Increased morphological diversity of microglia in the activated hypothalamic supraoptic nucleus

Abstract

Microglia are the immune cells of the CNS. In the normal adult mammalian brain, the majority of these cells is quiescent and exhibits a ramified morphology. Microglia are perhaps best known for their swift transformation to an activated ameboid morphology in response to pathological insults. Here we have observed the responsiveness of these cells to events surrounding the normal activation of neurosecretory neurons in the hypothalamic supraoptic nucleus (SON), a well studied model of structural plasticity in the CNS. Neurons in the SON were activated by substituting 2% saline for drinking water. Brain sections were collected from four experimental groups [controls (C), 2 d-dehydrated (2D), 7 d-dehydrated (D7), and 7 d-dehydrated/21 d-rehydrated animals (R21)] and stained with Isolectin-B4-HRP to visualize microglial cells. Based on morphological criteria, we quantified ramified, hypertrophied, and ameboid microglia using unbiased stereological techniques. Statistical analyses showed significant increases in the number of hypertrophied microglia in the D2 and D7 groups.
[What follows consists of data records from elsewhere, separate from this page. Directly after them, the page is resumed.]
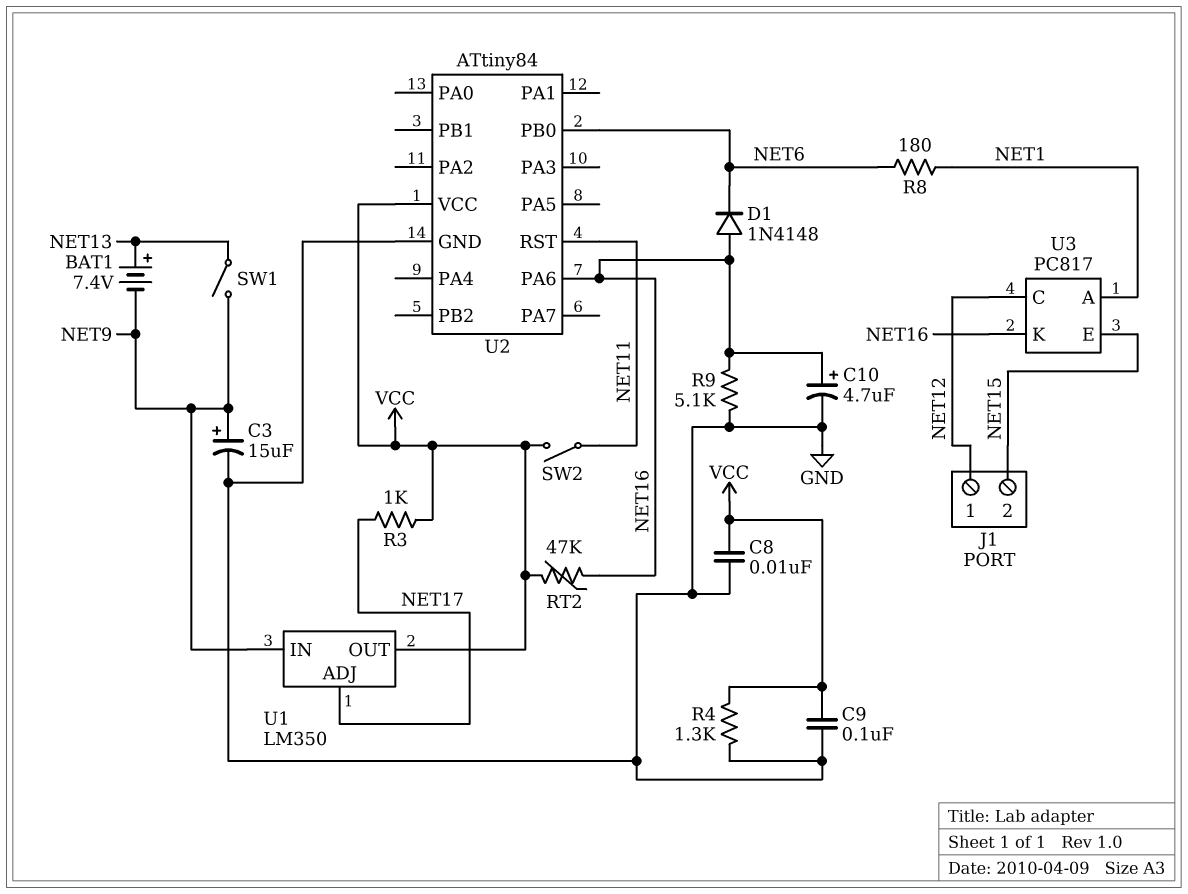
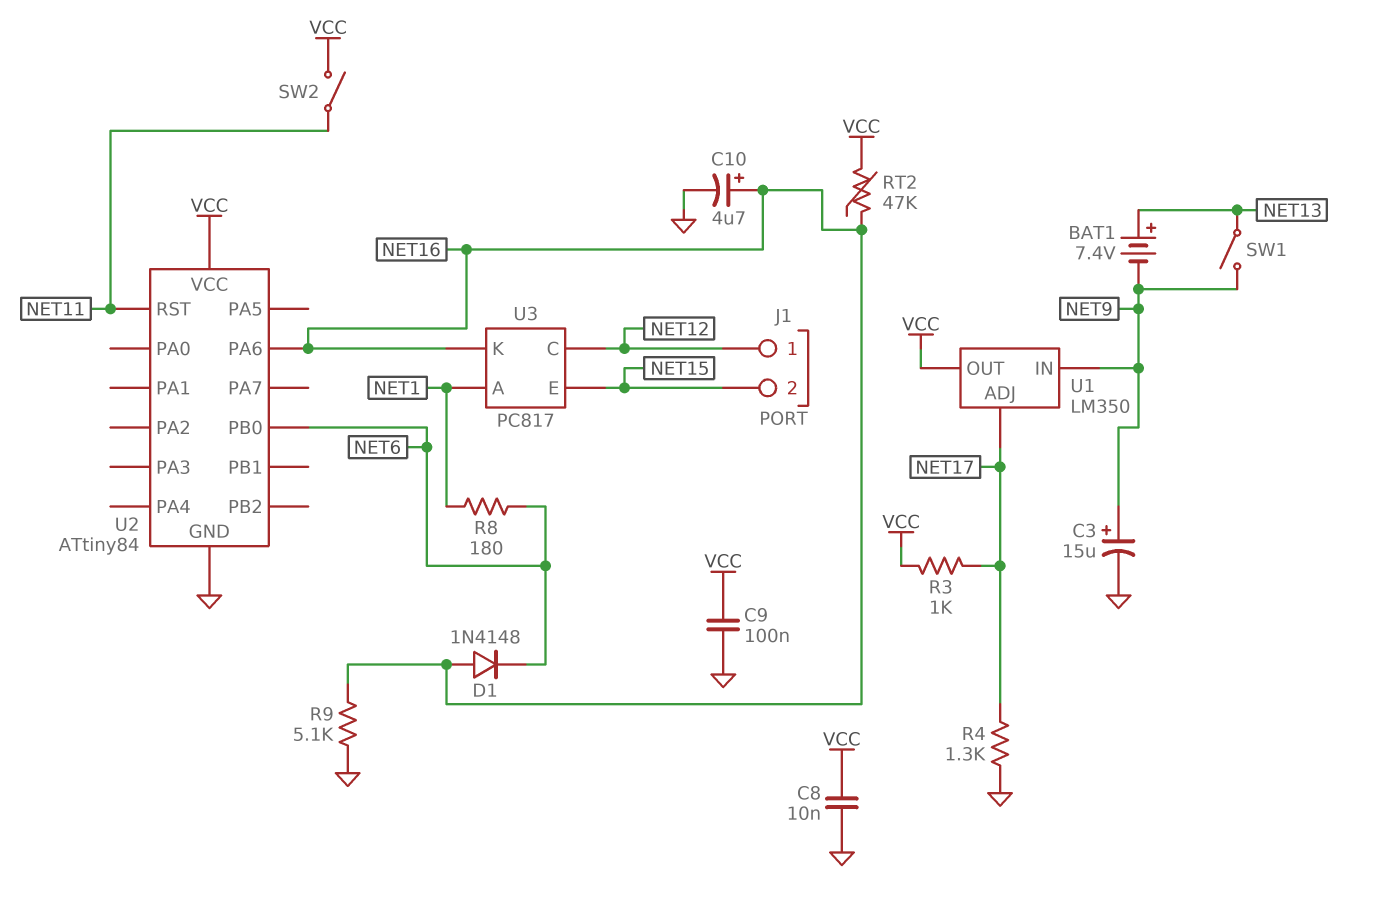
R4: 1.3k (GND, VCC) -> 1.3k (GND, NET17)

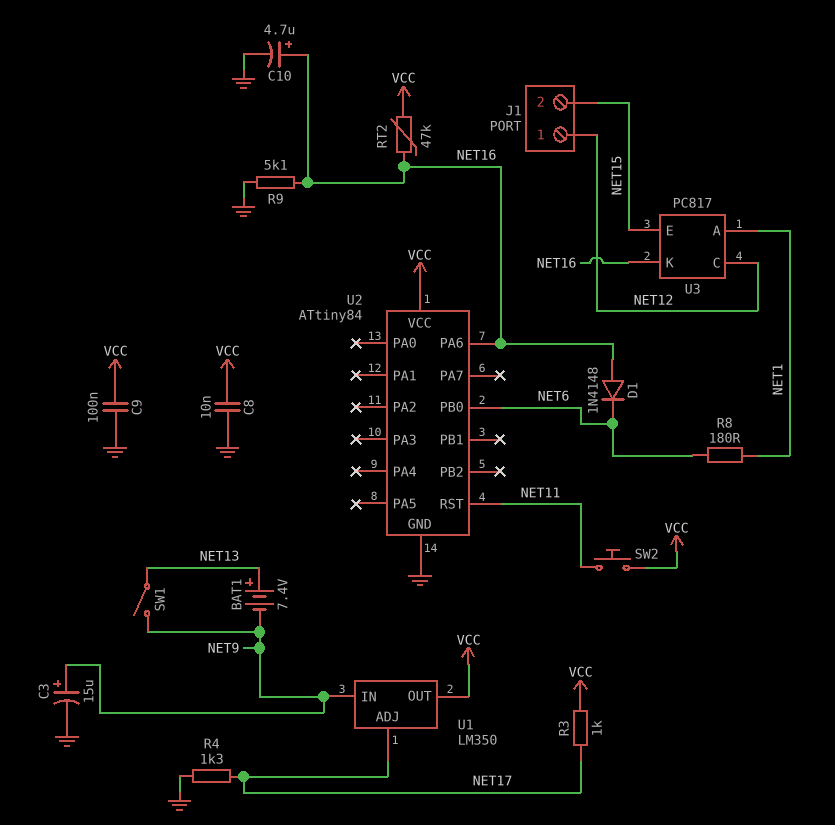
SW2: switch (NET11, VCC) -> button (NET11, VCC)

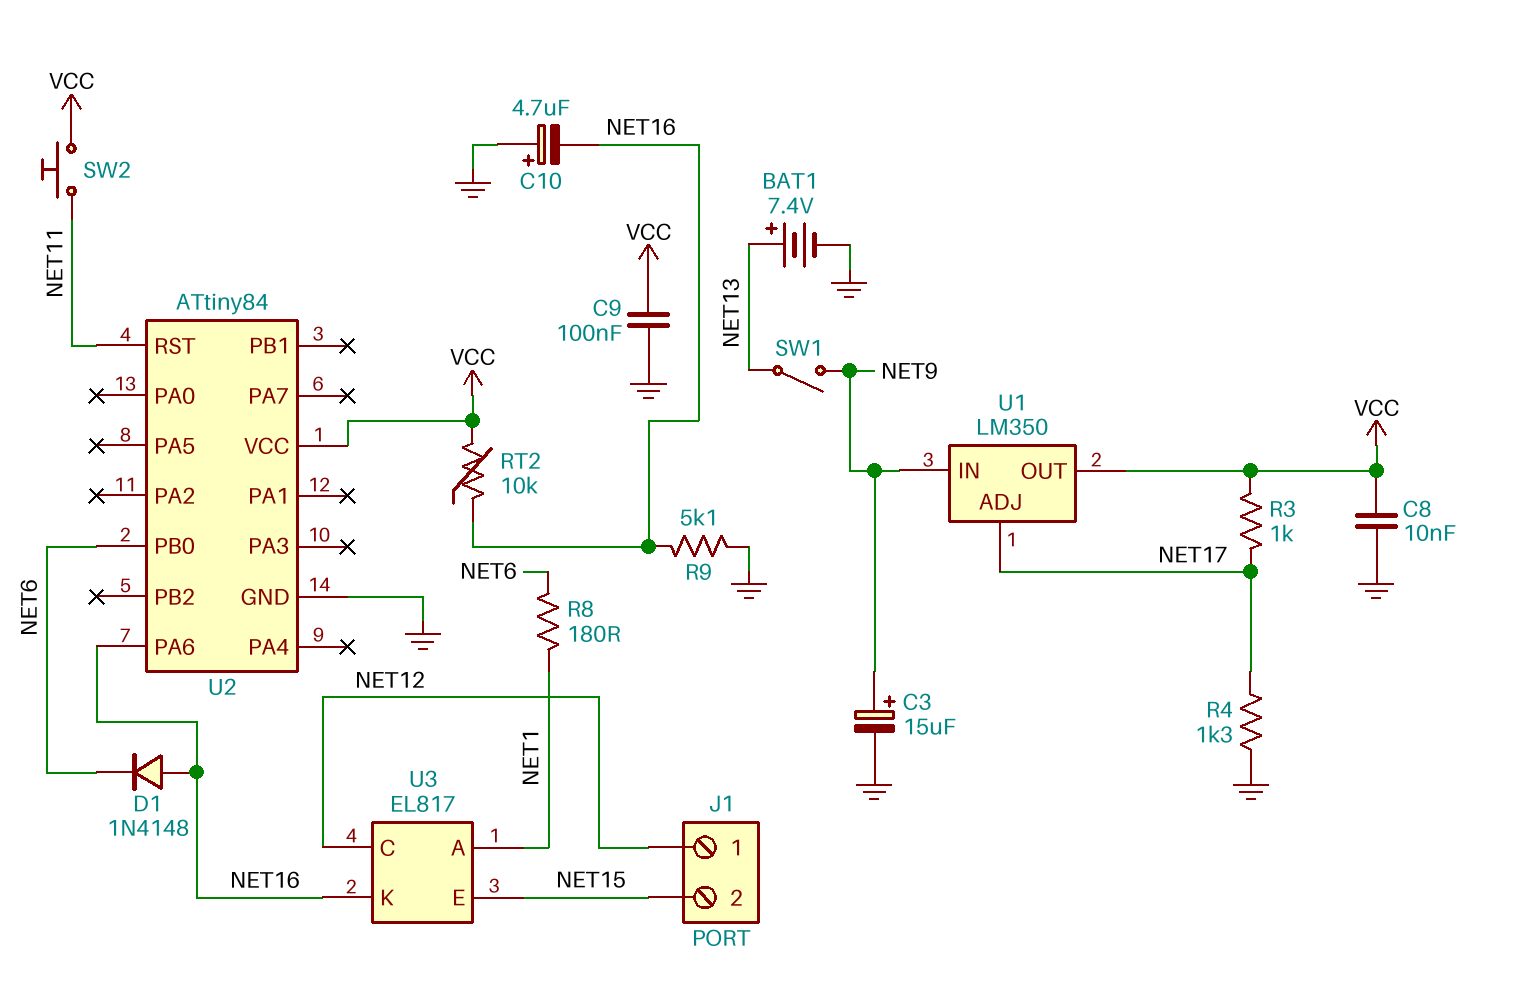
BAT1: 7.4V (plus NET13, minus NET9) -> 7.4V (plus NET13, minus GND)
C10: 4.7uF (plus NET16, minus GND) -> 4.7uF (plus GND, minus NET16)
RT2: 47k (NET16, VCC) -> 10k (NET16, VCC)
U3: PC817 -> EL817

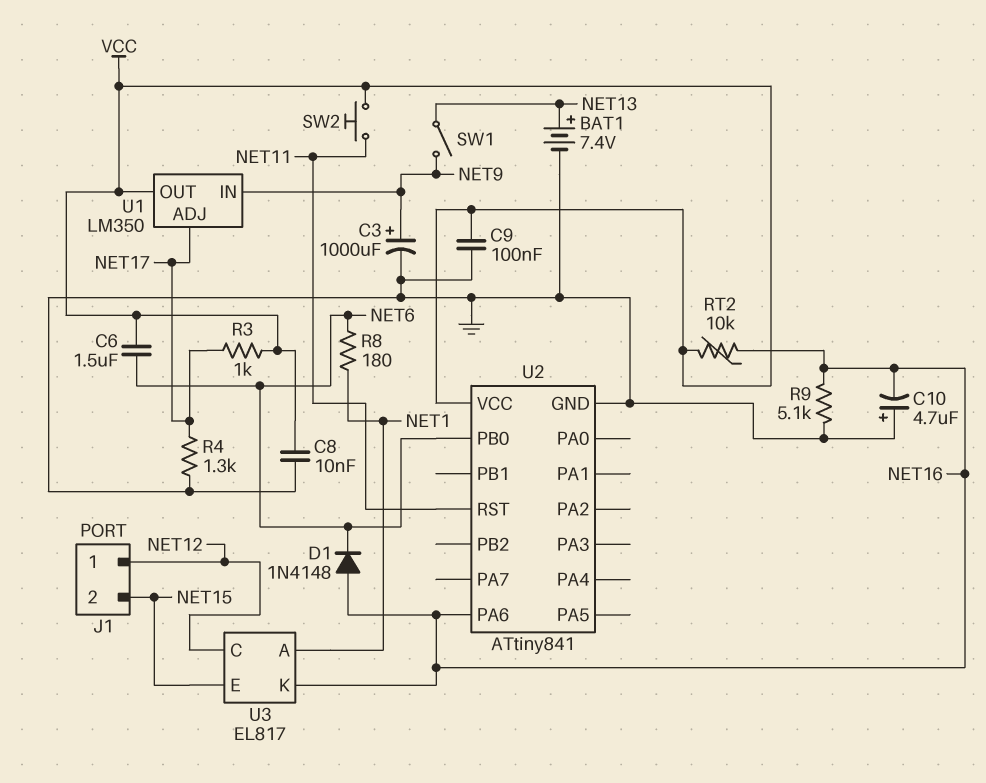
C3: 15uF (plus NET9, minus GND) -> 1000uF (plus NET9, minus GND)
C6: none -> 1.5uF (NET6, VCC)
U2: ATtiny84 -> ATtiny841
Moreover, there was a significant increase in the number of ameboid microglia in the D7 group. No changes were seen across conditions in the number of ramified cells, nor did we observe any significant phenotypic changes in a control area of the cingulate gyrus. Hence, increased morphological diversity of microglia was found specifically in the SON and was reversible with the cessation of stimulation. These results indicate that phenotypic plasticity of microglia may be a feature of the normal structural remodeling that accompanies neuronal activation in addition to the activation that accompanies brain pathology.

Figure 1.

Microglial cells were classified as ramified (A), hypertrophied (B), or ameboid (C). Ramified microglia were defined as having a normal-appearing soma with thin, delicate, and radially projecting processes. Hypertrophied microglia were defined as a having an enlarged, darkened soma and shorter, thicker, and less branched processes. Ameboid microglia were defined as having densely stained, enlarged cell bodies, a few short processes, if any, and often several filopodia. Intermediate morphologies were rare, but excluded from the analysis when encountered. Scale bars, 20 μm.

Figure 2.

Representative sections from the SON from control, D2, D7, and R21 experimental groups (top to bottom). At low magnification it can be appreciated that the majority of microglia are in the vicinity of SON capillaries. Microglia were easily distinguished from capillary endothelia at higher magnification (Fig. 4). OT, Optic tract.

Figure 3.

Vascular endothelium in the SON stains slightly with isolectin-B4 (thin arrow). Clearly identifiable ramified microglia (thick arrow) are also visible. Inset, A negative control section pretreated with melibiose does not show stained microglia.

Figure 4.

Example of microglia in the SON taken at high magnification and showing all three phenotypes: carets, ramified; thick arrows, hypertrophied; thin arrow, ameboid; asterisk, blood vessel (images edited with Adobe Photoshop; Adobe Systems Inc., San Jose, CA). Notice extensive filopodia protruding from the ameboid cell in the bottom panel.

Figure 5.

Graphs depicting densities and numbers of microglial phenotypes in the SON across hydration states. n = 6 or 7 in each group. The number of ramified microglia did not show significant change with stimulation. In addition, the density of ramified microglia did not change across hydration states. The number of hypertrophied microglia significantly increased (p < 0.001) in the D2 and D7 groups compared with the control and R21 groups. The density of hypertrophied microglia showed a similar increase. The number of ameboid microglia increased significantly (p < 0.001) in the D7 group compared with the control, D2, and R21 groups. The density of ameboid microglia was also significantly higher in the D7 group, but not in any of the other experimental groups. Error bars indicate SEMs for ramified microglia and minimum-maximum values for hypertrophied and ameboid microglia.

Figure 6.

A, Graphs depicting densities and numbers of microglial phenotypes in the control area of the cingulate cortex across hydration states. An area of the ipsilateral cingulate cortex, of dimensions equal to the SON of that section, was quantified as a per-section-control. As shown in this graph, no significant changes in the density of any phenotype was detected in the area of the cingulate cortex. Error bars indicate SEMs. B, A representative section from a D2 animal showing the control area of the cingulate cortex. The majority of microglia identified in this area had a ramified phenotype in each experimental group.

Figure 7.

A, Graph showing the total numbers of microglia in the SON across hydration state. Significantly more microglia were observed in the SON at D7 (p < 0.01) relative to control and R21. Error bars indicate SEMs. B, Composite graph showing the relative numbers of each microglial phenotype in the SON across hydration states (graph generated using Microsoft Excel; Microsoft Corp., Seattle, WA).